A conforming document is any concrete expression of the data model that complies with the normative statements in this specification. Specifically, all relevant normative statements in Sections and of this document MUST be enforced.

A conforming processor is any algorithm realized as software and/or hardware that generates or consumes a conforming document. Conforming processors MUST produce errors when non-conforming documents are consumed.

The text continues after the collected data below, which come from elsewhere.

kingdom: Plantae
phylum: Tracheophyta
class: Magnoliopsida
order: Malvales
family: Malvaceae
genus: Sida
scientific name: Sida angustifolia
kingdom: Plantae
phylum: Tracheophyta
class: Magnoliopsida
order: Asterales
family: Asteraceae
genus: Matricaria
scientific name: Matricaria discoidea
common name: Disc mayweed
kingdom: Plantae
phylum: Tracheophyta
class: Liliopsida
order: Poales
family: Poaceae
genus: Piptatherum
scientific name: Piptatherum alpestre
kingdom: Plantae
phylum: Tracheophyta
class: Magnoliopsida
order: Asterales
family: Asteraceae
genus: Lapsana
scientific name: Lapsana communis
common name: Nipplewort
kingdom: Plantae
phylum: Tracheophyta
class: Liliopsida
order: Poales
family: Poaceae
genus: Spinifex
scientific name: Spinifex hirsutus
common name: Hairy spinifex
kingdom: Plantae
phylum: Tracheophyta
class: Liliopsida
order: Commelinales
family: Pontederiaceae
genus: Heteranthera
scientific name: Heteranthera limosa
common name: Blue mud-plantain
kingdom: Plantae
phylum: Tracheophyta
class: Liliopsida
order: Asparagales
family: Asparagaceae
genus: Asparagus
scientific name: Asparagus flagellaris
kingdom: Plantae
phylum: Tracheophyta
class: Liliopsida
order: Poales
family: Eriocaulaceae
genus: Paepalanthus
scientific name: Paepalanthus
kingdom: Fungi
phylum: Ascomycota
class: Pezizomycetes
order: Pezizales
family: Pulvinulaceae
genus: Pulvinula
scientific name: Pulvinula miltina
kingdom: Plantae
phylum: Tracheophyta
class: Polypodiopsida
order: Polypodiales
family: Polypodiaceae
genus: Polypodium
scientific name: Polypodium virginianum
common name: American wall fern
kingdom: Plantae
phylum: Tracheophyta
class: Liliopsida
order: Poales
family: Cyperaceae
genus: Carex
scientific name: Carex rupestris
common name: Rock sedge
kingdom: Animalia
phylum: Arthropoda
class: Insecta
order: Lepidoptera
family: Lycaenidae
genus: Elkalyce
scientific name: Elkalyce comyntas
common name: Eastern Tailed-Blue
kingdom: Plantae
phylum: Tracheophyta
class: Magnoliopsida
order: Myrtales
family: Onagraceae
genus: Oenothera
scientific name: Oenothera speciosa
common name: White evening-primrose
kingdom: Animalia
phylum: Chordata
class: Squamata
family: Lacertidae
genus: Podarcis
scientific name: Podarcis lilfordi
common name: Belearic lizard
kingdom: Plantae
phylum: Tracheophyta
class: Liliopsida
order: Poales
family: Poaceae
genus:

This document also contains examples that contain JSON and JSON-LD content. Some of these examples contain characters that are invalid JSON, such as inline comments (//) and the use of ellipsis (...) to denote information that adds little value to the example. Implementers are cautioned to remove this content if they desire to use the information as valid JSON or JSON-LD.

Security Considerations

The following section describes security considerations that developers implementing this specification should be aware of in order to create secure software.

This specification relies on JCS, please review [[JCS]].

This specification relies on EIP712, please review [[EIP712]].

TODO: We need to add a complete list of security considerations, e.g., what happens if EIP712 JSON schema does not match the message to be signed.